:: Problem statement ::
Print the listing exactly as it stands, and skip any pictures in it.

═════ Source material ═════

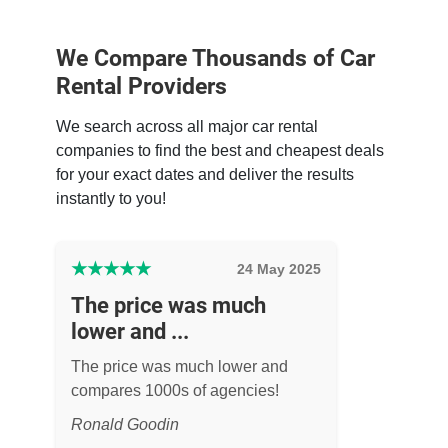
We Compare Thousands of Car
Rental Providers
We search across all major car rental
companies to find the best and cheapest deals
for your exact dates and deliver the results
instantly to you!
★
★
★
★
★
24 May 2025
The price was much
lower and ...
The price was much lower and
compares 1000s of agencies!
Ronald Goodin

═════

:: Exercise answer ::
We Compare Thousands of Car
Rental Providers
We search across all major car rental
companies to find the best and cheapest deals
for your exact dates and deliver the results
instantly to you!
★
★
★
★
★
24 May 2025
The price was much
lower and ...
The price was much lower and
compares 1000s of agencies!
Ronald Goodin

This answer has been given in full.